Was mir bei diesem Argument aber wirklich aufstößt, ist, dass es vom sicheren Sofa des westdeutschen Heimes geäußert wird, aber in keiner Weise Wege aufgezeigt werden, wie WIR a) den ‚Armen der Ärmsten‘ konkret helfen können, um b) nebenbei auch den Haupttreiber der Migration zu beseitigen.

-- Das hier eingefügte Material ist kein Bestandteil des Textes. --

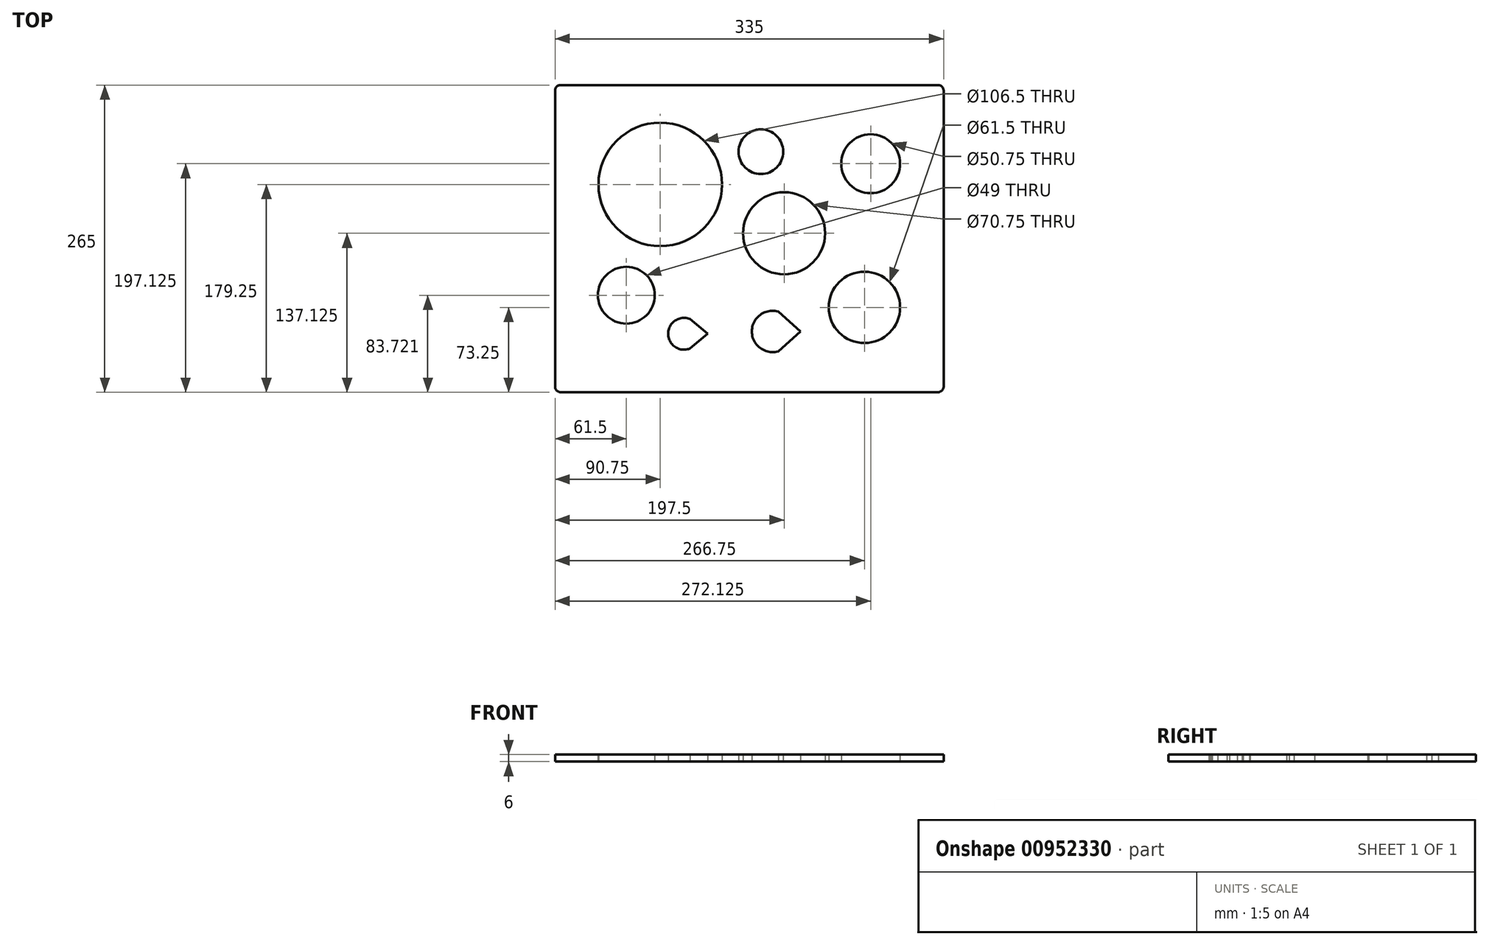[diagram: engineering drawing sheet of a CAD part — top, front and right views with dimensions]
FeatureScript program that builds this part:
annotation { "Feature Type Name" : "Feature", "Feature Type Description" : "" }
export const myFeature = defineFeature(function(context is Context, id is Id, definition is map)
    precondition{}
    {
        {
            var Q0;
            Q0=qCreatedBy(makeId("Top.planeOp"),FACE);
            var sketch = newSketch(context, id + "F0", { "sketchPlane" : qUnion([Q0])});
            skLineSegment(sketch, "E0.bottom", {"start": v(167.5, -132.5) * mm, "end": v(-167.5, -132.5) * mm});
            skLineSegment(sketch, "E0.top", {"start": v(167.5, 132.5) * mm, "end": v(-167.5, 132.5) * mm});
            skLineSegment(sketch, "E0.left", {"start": v(167.5, -132.5) * mm, "end": v(167.5, 132.5) * mm});
            skLineSegment(sketch, "E0.right", {"start": v(-167.5, -132.5) * mm, "end": v(-167.5, 132.5) * mm});
            skPoint(sketch, "E0.middle", {"position": v(0, 0) * mm});
            skLineSegment(sketch, "E1.bottom", {"start": v(130, -100) * mm, "end": v(-130, -100) * mm, "construction": true});
            skLineSegment(sketch, "E1.top", {"start": v(130, 100) * mm, "end": v(-130, 100) * mm, "construction": true});
            skLineSegment(sketch, "E1.left", {"start": v(130, -100) * mm, "end": v(130, 100) * mm, "construction": true});
            skLineSegment(sketch, "E1.right", {"start": v(-130, -100) * mm, "end": v(-130, 100) * mm, "construction": true});
            skCircle(sketch, "E2", {"center": v(-76.75, 46.75) * mm, "radius": 53.25 * mm});
            skCircle(sketch, "E3", {"center": v(99.25, -59.25) * mm, "radius": 30.75 * mm});
            skCircle(sketch, "E4", {"center": v(104.62, 64.63) * mm, "radius": 25.38 * mm});
            skCircle(sketch, "E5", {"center": v(10, 75) * mm, "radius": 19.25 * mm});
            skCircle(sketch, "E6", {"center": v(-106, -48.78) * mm, "radius": 24.5 * mm});
            skArc(sketch, "E7", {"start": v(-51.28, -69.22) * mm, "mid": v(-70, -82) * mm, "end": v(-51.28, -94.78) * mm});
            skLineSegment(sketch, "E8", {"start": v(-51.28, -69.22) * mm, "end": v(-51.28, -94.78) * mm, "construction": true});
            skLineSegment(sketch, "E9", {"start": v(-51.28, -82) * mm, "end": v(-36, -82) * mm, "construction": true});
            skLineSegment(sketch, "E10", {"start": v(-51.28, -69.22) * mm, "end": v(-36, -82) * mm});
            skLineSegment(sketch, "E11", {"start": v(-51.28, -94.78) * mm, "end": v(-36, -82) * mm});
            skArc(sketch, "E12", {"start": v(25, -62.9) * mm, "mid": v(2.17, -80) * mm, "end": v(25, -97.1) * mm});
            skLineSegment(sketch, "E13", {"start": v(25, -62.9) * mm, "end": v(25, -97.1) * mm, "construction": true});
            skLineSegment(sketch, "E14", {"start": v(25, -80) * mm, "end": v(44.17, -80) * mm, "construction": true});
            skLineSegment(sketch, "E15", {"start": v(25, -62.9) * mm, "end": v(44.17, -80) * mm});
            skLineSegment(sketch, "E16", {"start": v(25, -97.1) * mm, "end": v(44.17, -80) * mm});
            skArc(sketch, "E17", {"start": v(45, -37.33) * mm, "mid": v(26.38, -50) * mm, "end": v(45, -62.67) * mm, "construction": true});
            skLineSegment(sketch, "E18", {"start": v(45, -37.33) * mm, "end": v(45, -62.67) * mm, "construction": true});
            skLineSegment(sketch, "E19", {"start": v(45, -50) * mm, "end": v(59.38, -50) * mm, "construction": true});
            skLineSegment(sketch, "E20", {"start": v(45, -37.33) * mm, "end": v(59.38, -50) * mm, "construction": true});
            skLineSegment(sketch, "E21", {"start": v(45, -62.67) * mm, "end": v(59.38, -50) * mm, "construction": true});
            skArc(sketch, "E22", {"start": v(-35, -38.95) * mm, "mid": v(-52.13, -50) * mm, "end": v(-35, -61.05) * mm, "construction": true});
            skLineSegment(sketch, "E23", {"start": v(-35, -38.95) * mm, "end": v(-35, -61.05) * mm, "construction": true});
            skLineSegment(sketch, "E24", {"start": v(-35, -50) * mm, "end": v(-23.13, -50) * mm, "construction": true});
            skLineSegment(sketch, "E25", {"start": v(-35, -38.95) * mm, "end": v(-23.13, -50) * mm, "construction": true});
            skLineSegment(sketch, "E26", {"start": v(-35, -61.05) * mm, "end": v(-23.13, -50) * mm, "construction": true});
            skCircle(sketch, "E27", {"center": v(30, 4.63) * mm, "radius": 35.38 * mm});
            skSolve(sketch);
        }
        {
            var Q0;
            Q0=makeQuery(id+"F0.imprint","IMPRINT",FACE,{"disambiguationData":[TD([[makeQuery(id+"F0.imprint","IMPRINT",EDGE,{"derivedFrom":sQuery(id+"F0.wireOp",EDGE,"E0.bottom")}),-1.0]])]});
            extrude(context, id + "F1", {"entities" : qUnion([Q0]), "depth" : 6 * mm, "offsetDistance" : 25 * mm});
        }
        {
            var Q0;
            Q0=makeQuery(id+"F1.opExtrude","SWEPT_EDGE",EDGE,{"disambiguationData":[OSD([sQuery(id+"F0.wireOp",EDGE,"E0.top"),sQuery(id+"F0.wireOp",EDGE,"E0.right")])]});
            var Q1;
            Q1=makeQuery(id+"F1.opExtrude","SWEPT_EDGE",EDGE,{"disambiguationData":[OSD([sQuery(id+"F0.wireOp",EDGE,"E0.top"),sQuery(id+"F0.wireOp",EDGE,"E0.left")])]});
            var Q2;
            Q2=makeQuery(id+"F1.opExtrude","SWEPT_EDGE",EDGE,{"disambiguationData":[OSD([sQuery(id+"F0.wireOp",EDGE,"E0.bottom"),sQuery(id+"F0.wireOp",EDGE,"E0.left")])]});
            var Q3;
            Q3=makeQuery(id+"F1.opExtrude","SWEPT_EDGE",EDGE,{"disambiguationData":[OSD([sQuery(id+"F0.wireOp",EDGE,"E0.bottom"),sQuery(id+"F0.wireOp",EDGE,"E0.right")])]});
            fillet(context, id + "F2", {"entities" : qUnion([Q0, Q1, Q2, Q3]), "radius" : 5 * mm, "tangentPropagation" : true, "allowEdgeOverflow" : false});
        }
    });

Um dieses Problem wirklich anzugehen, bedarf es nicht des Almosens, sondern eine klaren Umverteilung des Reichtums, von oben nach unten, von Nord nach Süd.
Ja, das GG schützt das Eigentum, aber es verpflichtet es auch! Dazu kommt noch, dass das existierende System der ‚Umverteilung‘ von unten nach oben, Kapitalismus genannt, ganz nebenbei auch noch die Lebensgrundlagen einer großen Zahl von Menschen zerstört bzw. schon zerstört hat. Ich bin sehr unsicher, ob eine statische Kreislaufwirtschaft einen Kapitalismus nötig hat (Empfehlung dazu das Buch von Ulrihe Herrmann dazu).